Willie Gonzalez/ Interview

Juste avant son concert parisien, le Portoricain Willie Gonzalez a parlé avec nous. Vedette reconnue de la salsa romantique, Willie a tenu à souligner qu’il aime mettre en valeur les sentiments dans sa musique.
Willie, est-ce que c’est votre premier concert en France ?
Oui, c’est ma première visite à Paris. Je suis venu chanter pour mon public en général, mais particulièrement pour la communauté colombienne, qui est très nombreuse à Paris.
Comment sont vos concerts?
D’abord, ils sont très romantiques. En général, je chante mes tubes les plus connus, tels que Quiero morir en tu piel, Amor pirata, Pequeñas cosas, En la intimidad, No podrás escapar de mí. De ce fait, le public connait les chansons et il peut chanter avec moi.
Cela dit, dans mon répertoire il y a un nouveau titre, ‘Ahora soy yo’, qui est très écouté en ce moment en Colombie, au Venezuela et dans d’autres pays de l’Amérique Latine.
Parlez-nous un peu de votre dernier CD
Son titre est ‘Willie Gonzalez íntimo y sensual’ ; cette production comprend neuf chansons. Le morceau ‘Solos tú y yo’ a beaucoup plu. Il y a aussi ‘Mi mundo y tu’ de Camilo Cesto, en version salsa ; c’est très romantique. De même, le titre ‘Abrázame’ du groupe mexicain Camila. Par ailleurs, je vais me produire au Mexique en compagnie de Camila ; dans notre agenda, nous avons programmé quelques vingt sept concerts dans ce pays en septembre.
Je suis très heureux de l’accueil très chaleureux que mon public a réservé à cet album.
A quand votre prochain album ?
Je suis déjà en train de travailler les chansons de mon prochain CD, qui doit sortir en 2011. Mes sujets sont simples ; ils parlent de la vie au quotidien des gens. Ce n’est pas évident de trouver des sujets qui parlent au public. Fort heureusement, mon public s’est toujours identifié à mes chansons ; par exemple, beaucoup de gens tombent amoureux en dansant au rythme de ma musique. J’estime donc que j’ai sur mes épaules une responsabilité très importante, celle de transmettre de messages positifs. Je souhaite que mon public garde un bon souvenir de moi et de mes chansons.
D’un point de vue musical, comment sera cet album ?
Ma ligne, dès le départ, il y a 26 ans, a été celle de chanter la sensualité. Mon public a toujours apprécié cette orientation et je n’ai pas l’intention d’en changer.
Ma musique est une fusion de salsa et de ballade. Par exemple, le titre ‘No podrás escapar de mí’ est une ballade avec beaucoup de rythme, de percussions. J’ai très envie de continuer sur cette ligne, je souhaite que les gens vivent leurs amours, leurs sentiments, au rythme de mes chansons. Elles sont conçues dans ce but. En général, elles sont très jolies, elles racontent quelques histoires qui peuvent être celles de tout le monde ; c’est le cas de ‘Pequeñas cosas’.
Je suis donc fidèle à mon style, que j’ai créé en 1986 avec la formation musicale Chaney. A ce moment-là, j’ai partagé la scène musicale avec Eddy Santiago. Par la suite, nous nous sommes séparés : j’ai choisi une musique de thématique sensuelle, douce, romantique, qui met en valeur les sentiments, tandis qu’Eddy a choisi de chanter l’érotisme.
Est-ce que vous vous produisez beaucoup en ce moment ?
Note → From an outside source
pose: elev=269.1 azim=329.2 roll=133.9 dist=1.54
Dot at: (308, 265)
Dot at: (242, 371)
Oui, en ce moment je me produis en Europe ; je me suis beaucoup produit en Espagne. Ensuite, nous avons prévu quelques concerts en Amérique du Sud. Au Venezuela, nous avons signé un contrat pour un concert qui aura lieu dans un amphithéâtre pour trente mille personnes. Au Venezuela en ce moment on écoute beaucoup sur les ondes le titre ‘Juré’.
Est-ce que vous êtes l’auteur de vos chansons ?
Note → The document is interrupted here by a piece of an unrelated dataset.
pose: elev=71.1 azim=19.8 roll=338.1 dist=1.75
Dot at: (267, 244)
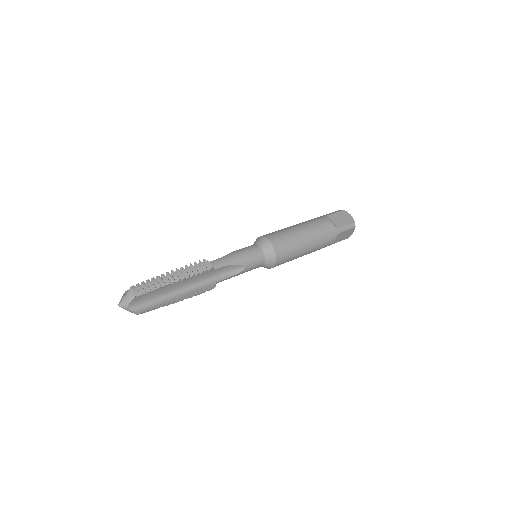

J’en suis l’auteur d’environ la moitié. Les arrangements musicaux sont de Ramón Sánchez, de Puerto Rico. C’est le directeur musical de Luis Fonsi. Nous travaillons ensemble depuis de nombreuses années.
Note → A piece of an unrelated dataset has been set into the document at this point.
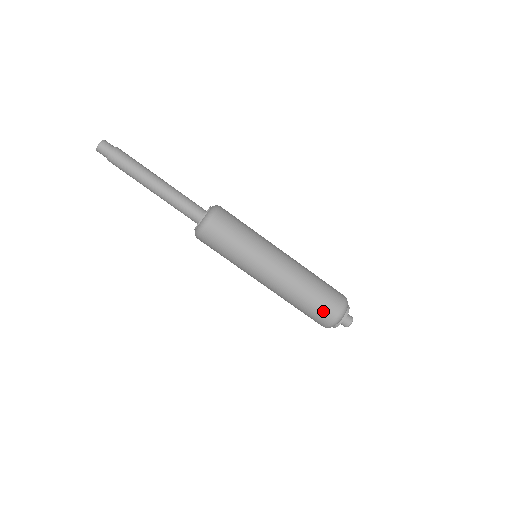
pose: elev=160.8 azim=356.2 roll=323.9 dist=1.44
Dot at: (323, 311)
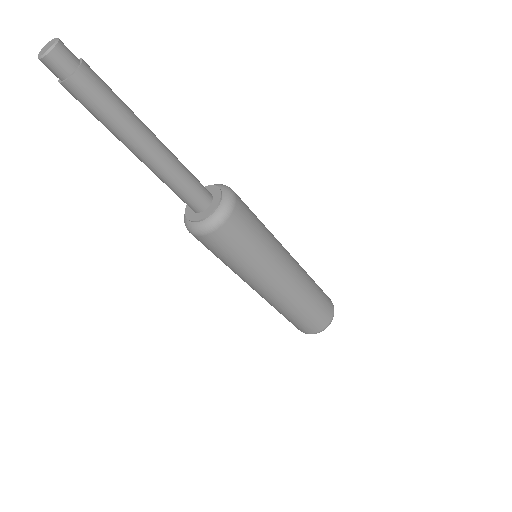
Dot at: (315, 322)
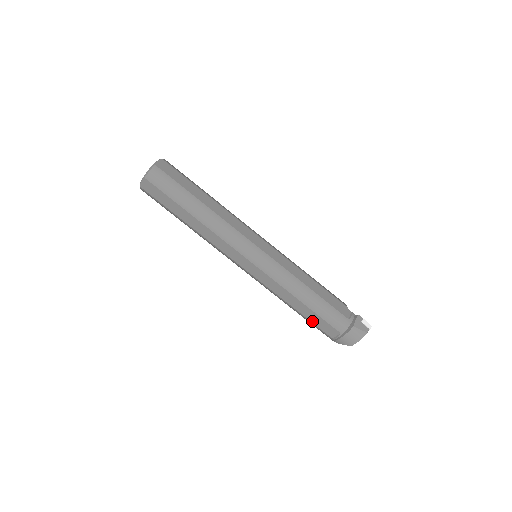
Quant aux paroles, j’en signe quelques unes. Parfois, j’adapte à mon style quelques chansons connues, telles que celles de Camilo Cesto ou de Camila, dont je viens de parler. Par exemple, ‘Quiero morir en tu piel’ est de José José. De surcroit, lorsque je pars en tournée à l’étranger, j’adapte à mon style les chansons qui sont à la mode dans les pays que je visite. J’en fais des ballades avec rythme.